During the 7 years of his dictatorship, he managed to control the university,
the press, and the Congress, imprisoning his enemies and terrorizing the
citizens. He embezzled huge sums from the soaring economy, building a huge
fortune for him and his associates.
His dictatorship was finally over after
a revolution led by the rebel forces of Fidel Castro, who launched their
successful attack in the fall of 1958. Faced with the collapse of his regime,
Batista fled with his family to the Dominican Republic on Jan. 1, 1959. Later he
went into exile on the Portuguese island of Madeira and to Estoril, near Lisbon.
He died in August 6, 1973 in Marbella, Spain.
U.S.A and right-wing Juntas in Central America
Military dictators were supported by the USA during the Second World War
on the grounds that they were anti-Nazi, and after the war because they were
anti-Communist:
-In 1941, President Arias of Panama was disposed of in a
US-supported coup.
-In 1944, the dictator of El Salvador, Martinez, was
overthrown, but the new government itself was toppled by a counter-revolution by
Martinez's former chief of police. The United States immediately recognized the
government of the new dictator.

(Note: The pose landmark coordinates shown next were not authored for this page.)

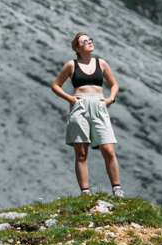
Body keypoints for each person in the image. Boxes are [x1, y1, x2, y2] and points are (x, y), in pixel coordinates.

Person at [51, 32, 122, 197]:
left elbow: (114, 84)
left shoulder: (101, 63)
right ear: (77, 48)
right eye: (85, 41)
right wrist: (70, 98)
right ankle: (85, 193)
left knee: (109, 150)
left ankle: (117, 190)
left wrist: (110, 99)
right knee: (81, 153)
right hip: (80, 107)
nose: (89, 42)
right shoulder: (71, 65)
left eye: (90, 40)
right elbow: (55, 85)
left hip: (99, 106)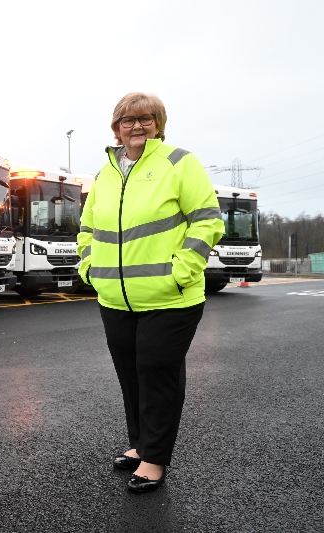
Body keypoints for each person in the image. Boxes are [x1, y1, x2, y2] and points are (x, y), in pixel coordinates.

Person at [77, 92, 224, 493]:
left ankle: (155, 459)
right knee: (131, 376)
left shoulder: (179, 162)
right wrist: (90, 268)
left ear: (158, 123)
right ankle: (140, 445)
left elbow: (208, 221)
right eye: (128, 119)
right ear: (116, 128)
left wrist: (182, 272)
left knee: (157, 374)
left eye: (146, 118)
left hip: (171, 297)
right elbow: (87, 229)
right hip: (114, 297)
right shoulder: (105, 174)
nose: (137, 125)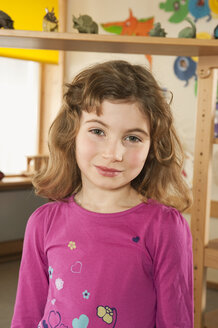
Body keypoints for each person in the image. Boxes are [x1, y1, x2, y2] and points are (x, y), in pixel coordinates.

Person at [11, 60, 194, 328]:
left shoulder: (165, 227)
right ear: (71, 134)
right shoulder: (42, 223)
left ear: (153, 146)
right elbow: (26, 316)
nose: (113, 154)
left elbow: (175, 321)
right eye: (98, 131)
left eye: (132, 138)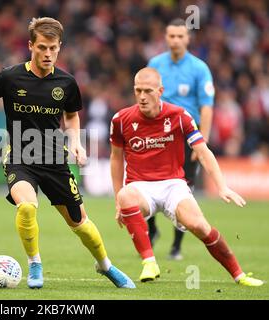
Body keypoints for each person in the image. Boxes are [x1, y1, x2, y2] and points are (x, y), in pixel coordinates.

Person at [0, 17, 135, 289]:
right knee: (27, 206)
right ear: (31, 46)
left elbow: (71, 116)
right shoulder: (7, 77)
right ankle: (35, 263)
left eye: (53, 48)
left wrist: (76, 142)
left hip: (54, 160)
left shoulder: (67, 83)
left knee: (80, 224)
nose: (47, 54)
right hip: (20, 157)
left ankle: (105, 265)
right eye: (42, 47)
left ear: (59, 48)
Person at [109, 67, 263, 286]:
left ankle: (239, 275)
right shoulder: (121, 119)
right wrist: (117, 200)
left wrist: (222, 187)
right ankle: (149, 262)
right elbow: (116, 159)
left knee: (199, 226)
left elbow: (202, 151)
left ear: (160, 90)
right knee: (125, 196)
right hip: (140, 187)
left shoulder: (179, 116)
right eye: (138, 91)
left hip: (173, 185)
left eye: (148, 91)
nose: (142, 97)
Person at [146, 18, 215, 260]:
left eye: (180, 36)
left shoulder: (199, 68)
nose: (175, 40)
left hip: (186, 135)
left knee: (184, 189)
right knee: (147, 182)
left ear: (187, 38)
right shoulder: (155, 64)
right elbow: (144, 98)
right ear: (166, 38)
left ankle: (176, 246)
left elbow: (206, 107)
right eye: (171, 36)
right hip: (156, 133)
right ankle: (152, 229)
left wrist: (202, 142)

This move tarnished the so-called Good Neighbour
policy of the United States in the eyes of many Latin Americans.
-In
1954 Guzman, the elected president of Guatemala, was overthrown by the American
CIA. Guzman's "crime" was that he was introducing land reforms, which included
seizing some unused lands held by the US-based "United Fruit"
company.
-In 1959, Fidel Castro's forces toppled the corrupt government
of the dictator Batista, and he became president of Cuba. Initially supported by
the CIA, the American government was alarmed by his success and attempted to
eliminate him. The US imposed an economic embargo against Cuban sugar, a major
export. The blockade was later made total. Faced with American opposition,
Castro accepted help and support from the Soviet Union. Continued Cuban-US
tension led to the CIA-sponsored invasion of Cuba in 1961, the Bay of Pigs. The
invasion was defeated, a major American humiliation.